(Saved entries)

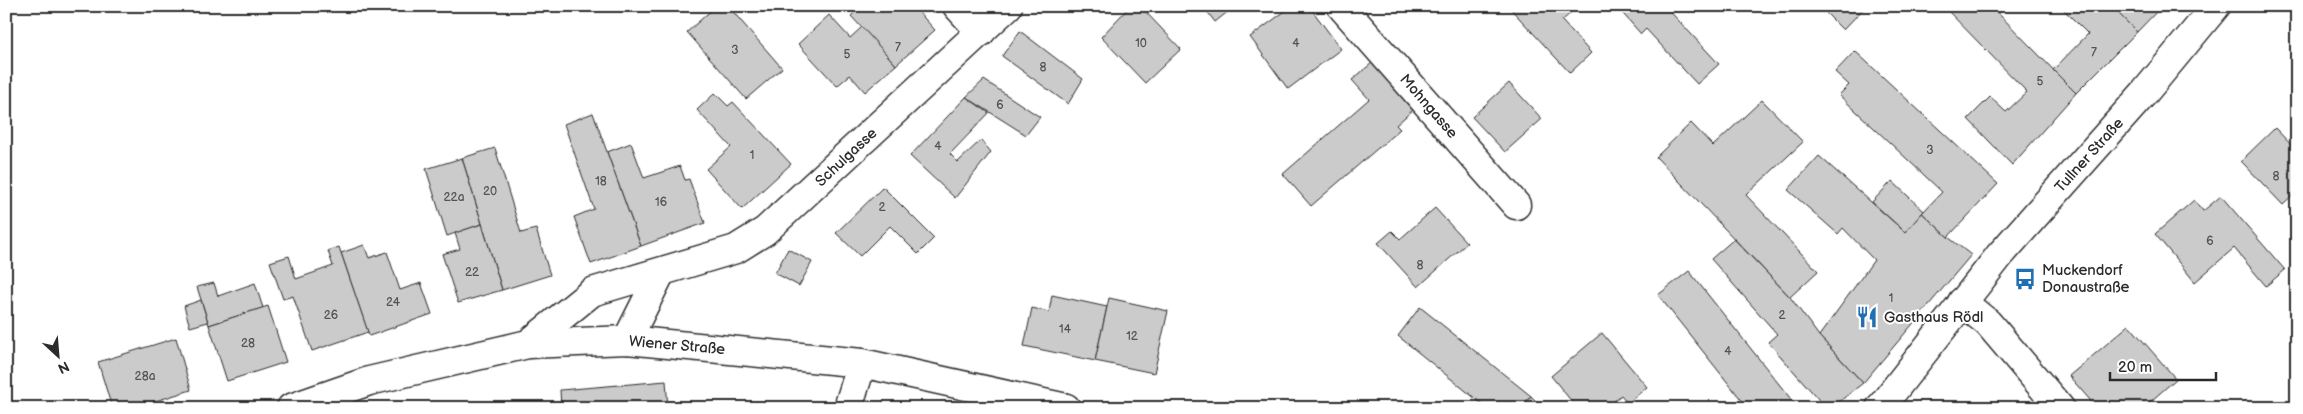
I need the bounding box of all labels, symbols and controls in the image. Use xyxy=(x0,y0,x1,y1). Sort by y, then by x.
house number: 10 xyxy=(1135,36,1147,51)
house number: 4 xyxy=(1292,36,1300,51)
house number: 7 xyxy=(895,40,901,55)
house number: 3 xyxy=(731,43,739,58)
house number: 7 xyxy=(2091,45,2097,60)
house number: 5 xyxy=(844,47,851,62)
house number: 8 xyxy=(1040,60,1047,75)
street label: Mohngasse xyxy=(1395,70,1462,143)
house number: 5 xyxy=(2037,74,2044,89)
house number: 6 xyxy=(996,98,1004,113)
street label: Tullner Straße xyxy=(2051,114,2128,197)
street label: Schulgasse xyxy=(811,124,881,191)
house number: 4 xyxy=(934,139,942,154)
house number: 3 xyxy=(1926,143,1934,158)
house number: 1 xyxy=(750,148,754,163)
house number: 8 xyxy=(2273,169,2280,184)
house number: 18 xyxy=(595,174,607,189)
house number: 20 xyxy=(483,184,497,199)
house number: 22a xyxy=(444,190,465,205)
house number: 16 xyxy=(655,195,667,210)
house number: 2 xyxy=(878,200,886,215)
house number: 6 xyxy=(2206,234,2214,249)
house number: 8 xyxy=(1417,258,1424,273)
place label: Muckendorf Donaustraße xyxy=(2042,261,2130,297)
house number: 22 xyxy=(465,265,479,280)
bus stop icon: Muckendorf Donaustraße xyxy=(2012,266,2038,292)
house number: 1 xyxy=(1889,291,1893,306)
house number: 24 xyxy=(386,295,401,310)
restaurant icon: Gasthaus Rödl xyxy=(1854,304,1880,330)
house number: 26 xyxy=(324,308,338,323)
house number: 2 xyxy=(1778,308,1786,323)
place label: Gasthaus Rödl xyxy=(1884,308,1983,327)
house number: 14 xyxy=(1059,322,1072,337)
house number: 12 xyxy=(1126,329,1138,344)
north arrow xyxy=(32,332,82,382)
street label: Wiener Straße xyxy=(628,332,726,359)
house number: 28 xyxy=(241,336,255,351)
house number: 4 xyxy=(1724,344,1732,359)
scale bar xyxy=(2110,349,2217,381)
text: N xyxy=(55,357,72,377)
text: 20 m xyxy=(2118,358,2152,377)
house number: 28a xyxy=(135,369,156,384)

» **TASK STATEMENT**
Word for word, restate all of the entries above and leave each picture out.

» **OUTPUT FOR THIS TASK**
I need the bounding box of all labels, symbols and controls in the image. Use xyxy=(x0,y0,x1,y1). Sort by y, then by x.
house number: 10 xyxy=(1135,36,1147,51)
house number: 4 xyxy=(1292,36,1300,51)
house number: 7 xyxy=(895,40,901,55)
house number: 3 xyxy=(731,43,739,58)
house number: 7 xyxy=(2091,45,2097,60)
house number: 5 xyxy=(844,47,851,62)
house number: 8 xyxy=(1040,60,1047,75)
street label: Mohngasse xyxy=(1395,70,1462,143)
house number: 5 xyxy=(2037,74,2044,89)
house number: 6 xyxy=(996,98,1004,113)
street label: Tullner Straße xyxy=(2051,114,2128,197)
street label: Schulgasse xyxy=(811,124,881,191)
house number: 4 xyxy=(934,139,942,154)
house number: 3 xyxy=(1926,143,1934,158)
house number: 1 xyxy=(750,148,754,163)
house number: 8 xyxy=(2273,169,2280,184)
house number: 18 xyxy=(595,174,607,189)
house number: 20 xyxy=(483,184,497,199)
house number: 22a xyxy=(444,190,465,205)
house number: 16 xyxy=(655,195,667,210)
house number: 2 xyxy=(878,200,886,215)
house number: 6 xyxy=(2206,234,2214,249)
house number: 8 xyxy=(1417,258,1424,273)
place label: Muckendorf Donaustraße xyxy=(2042,261,2130,297)
house number: 22 xyxy=(465,265,479,280)
bus stop icon: Muckendorf Donaustraße xyxy=(2012,266,2038,292)
house number: 1 xyxy=(1889,291,1893,306)
house number: 24 xyxy=(386,295,401,310)
restaurant icon: Gasthaus Rödl xyxy=(1854,304,1880,330)
house number: 26 xyxy=(324,308,338,323)
house number: 2 xyxy=(1778,308,1786,323)
place label: Gasthaus Rödl xyxy=(1884,308,1983,327)
house number: 14 xyxy=(1059,322,1072,337)
house number: 12 xyxy=(1126,329,1138,344)
north arrow xyxy=(32,332,82,382)
street label: Wiener Straße xyxy=(628,332,726,359)
house number: 28 xyxy=(241,336,255,351)
house number: 4 xyxy=(1724,344,1732,359)
scale bar xyxy=(2110,349,2217,381)
text: N xyxy=(55,357,72,377)
text: 20 m xyxy=(2118,358,2152,377)
house number: 28a xyxy=(135,369,156,384)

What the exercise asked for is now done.